**Exercise brief**
Copy out every line below that contains the string "CLASSY".

—————

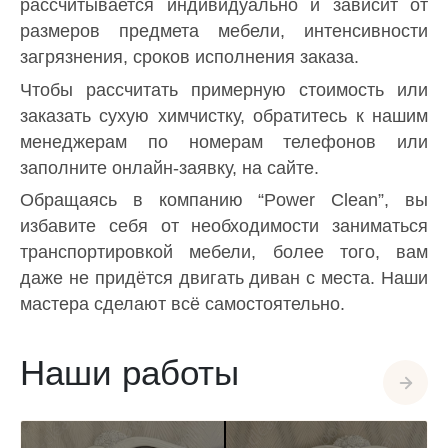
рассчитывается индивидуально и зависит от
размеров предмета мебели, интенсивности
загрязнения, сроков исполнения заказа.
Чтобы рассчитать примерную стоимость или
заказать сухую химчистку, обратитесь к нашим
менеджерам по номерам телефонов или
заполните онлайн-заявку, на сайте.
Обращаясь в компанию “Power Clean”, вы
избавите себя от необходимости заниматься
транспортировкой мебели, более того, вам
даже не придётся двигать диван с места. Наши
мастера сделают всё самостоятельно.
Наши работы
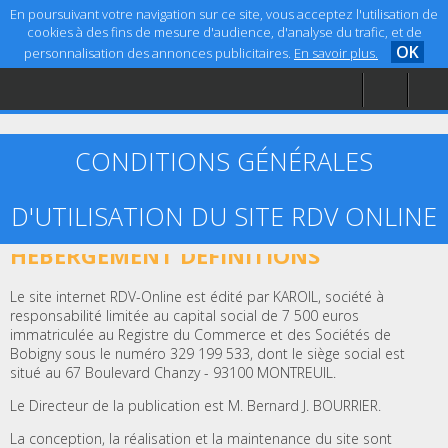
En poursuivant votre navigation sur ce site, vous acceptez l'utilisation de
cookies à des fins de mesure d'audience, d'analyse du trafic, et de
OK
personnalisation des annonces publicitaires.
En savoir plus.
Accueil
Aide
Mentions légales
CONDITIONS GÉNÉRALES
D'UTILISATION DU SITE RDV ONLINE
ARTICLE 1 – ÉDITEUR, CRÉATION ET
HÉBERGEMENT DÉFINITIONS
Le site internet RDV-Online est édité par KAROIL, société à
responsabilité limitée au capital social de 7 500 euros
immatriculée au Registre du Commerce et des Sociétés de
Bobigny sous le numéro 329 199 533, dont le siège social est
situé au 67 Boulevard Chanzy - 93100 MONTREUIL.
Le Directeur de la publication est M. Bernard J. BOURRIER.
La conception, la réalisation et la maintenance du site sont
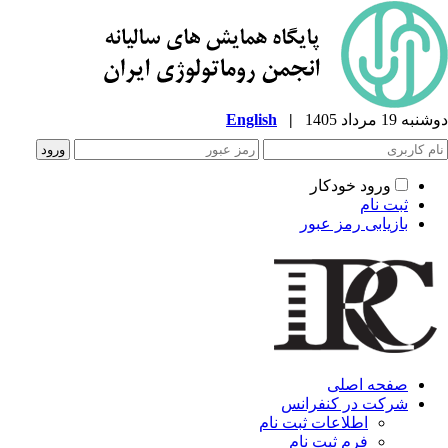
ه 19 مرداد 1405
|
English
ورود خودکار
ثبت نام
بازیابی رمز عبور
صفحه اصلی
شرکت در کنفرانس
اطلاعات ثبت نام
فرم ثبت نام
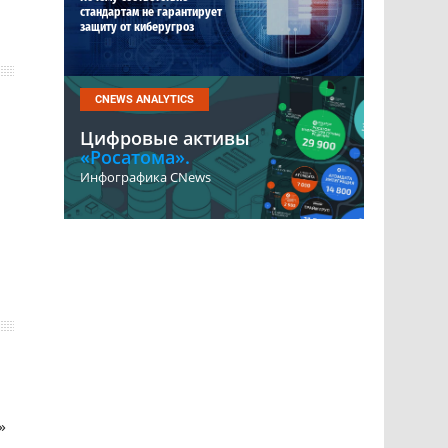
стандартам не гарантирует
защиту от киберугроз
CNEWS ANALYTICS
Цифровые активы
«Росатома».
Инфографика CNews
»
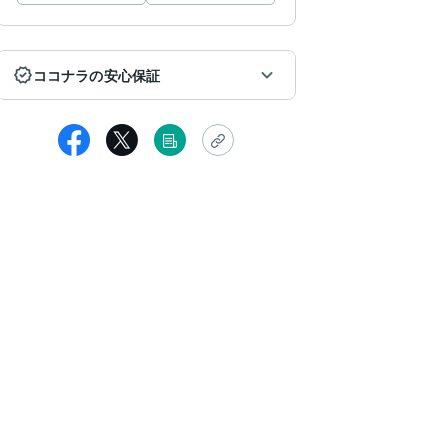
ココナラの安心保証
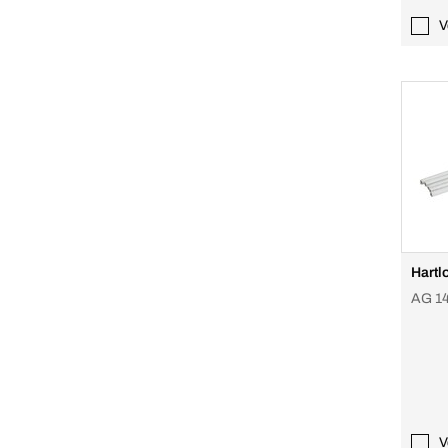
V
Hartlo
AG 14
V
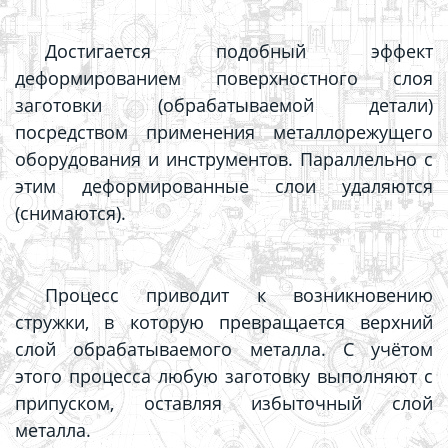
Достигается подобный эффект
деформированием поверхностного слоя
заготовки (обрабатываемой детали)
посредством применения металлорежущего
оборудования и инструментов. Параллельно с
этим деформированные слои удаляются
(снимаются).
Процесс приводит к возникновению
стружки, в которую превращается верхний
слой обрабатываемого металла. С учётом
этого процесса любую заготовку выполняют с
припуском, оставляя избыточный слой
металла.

—————

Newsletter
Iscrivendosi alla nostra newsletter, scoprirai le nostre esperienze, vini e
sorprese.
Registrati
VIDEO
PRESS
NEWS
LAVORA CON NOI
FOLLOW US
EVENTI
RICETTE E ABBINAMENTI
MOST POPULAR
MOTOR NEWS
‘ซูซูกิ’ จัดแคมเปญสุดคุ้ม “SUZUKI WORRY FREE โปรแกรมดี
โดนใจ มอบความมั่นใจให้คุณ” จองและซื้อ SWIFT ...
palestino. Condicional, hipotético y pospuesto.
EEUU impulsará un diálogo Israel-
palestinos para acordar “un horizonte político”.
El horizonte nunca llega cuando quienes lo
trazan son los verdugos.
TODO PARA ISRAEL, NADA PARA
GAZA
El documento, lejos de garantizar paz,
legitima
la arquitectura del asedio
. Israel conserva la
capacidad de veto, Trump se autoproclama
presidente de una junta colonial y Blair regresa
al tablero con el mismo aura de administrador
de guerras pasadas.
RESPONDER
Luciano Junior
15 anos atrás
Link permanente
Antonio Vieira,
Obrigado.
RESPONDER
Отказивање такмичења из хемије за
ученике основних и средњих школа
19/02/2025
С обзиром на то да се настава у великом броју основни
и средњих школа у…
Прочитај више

—————

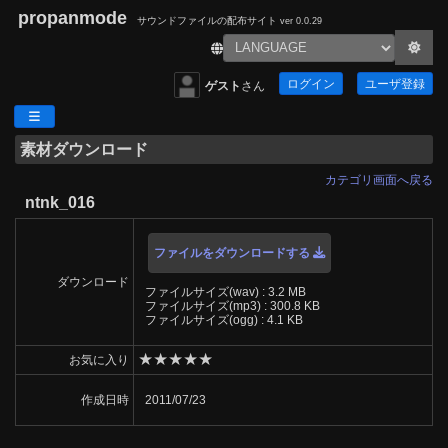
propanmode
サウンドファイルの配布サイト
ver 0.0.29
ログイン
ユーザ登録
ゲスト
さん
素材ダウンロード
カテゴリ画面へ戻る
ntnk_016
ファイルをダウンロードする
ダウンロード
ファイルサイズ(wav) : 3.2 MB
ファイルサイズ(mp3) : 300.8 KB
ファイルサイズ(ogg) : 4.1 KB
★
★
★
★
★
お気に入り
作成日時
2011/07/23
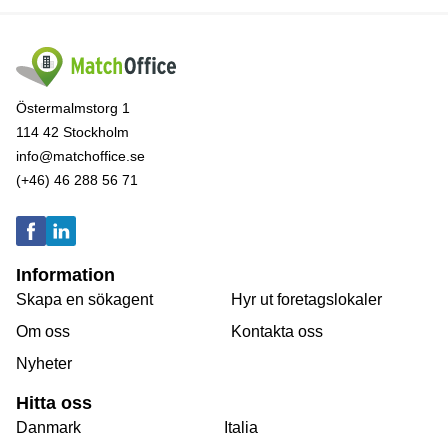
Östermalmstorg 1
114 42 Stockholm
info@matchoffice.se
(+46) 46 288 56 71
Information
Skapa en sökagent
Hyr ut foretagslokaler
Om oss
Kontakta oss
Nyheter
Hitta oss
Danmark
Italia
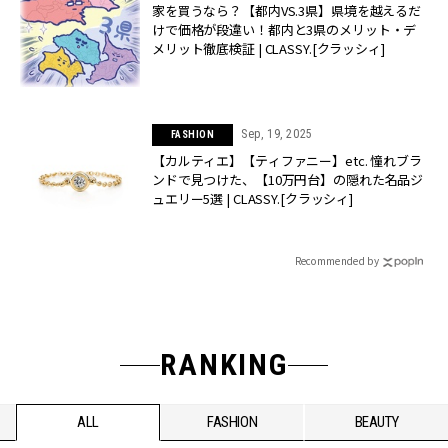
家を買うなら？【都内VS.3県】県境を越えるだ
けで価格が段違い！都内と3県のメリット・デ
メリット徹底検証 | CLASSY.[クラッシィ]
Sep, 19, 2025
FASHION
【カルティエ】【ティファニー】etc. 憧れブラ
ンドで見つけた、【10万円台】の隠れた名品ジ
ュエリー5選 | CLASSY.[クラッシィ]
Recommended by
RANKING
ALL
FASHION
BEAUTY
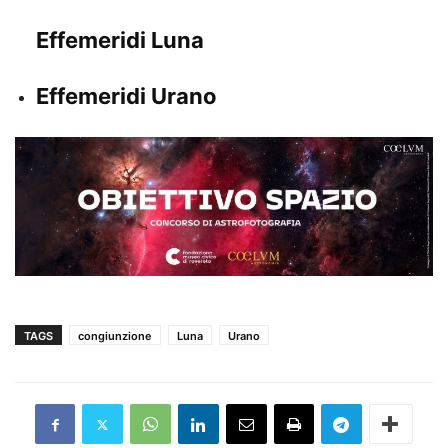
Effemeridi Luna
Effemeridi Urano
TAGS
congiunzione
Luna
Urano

—————

**Response to this exercise**
メリット徹底検証 | CLASSY.[クラッシィ]
ュエリー5選 | CLASSY.[クラッシィ]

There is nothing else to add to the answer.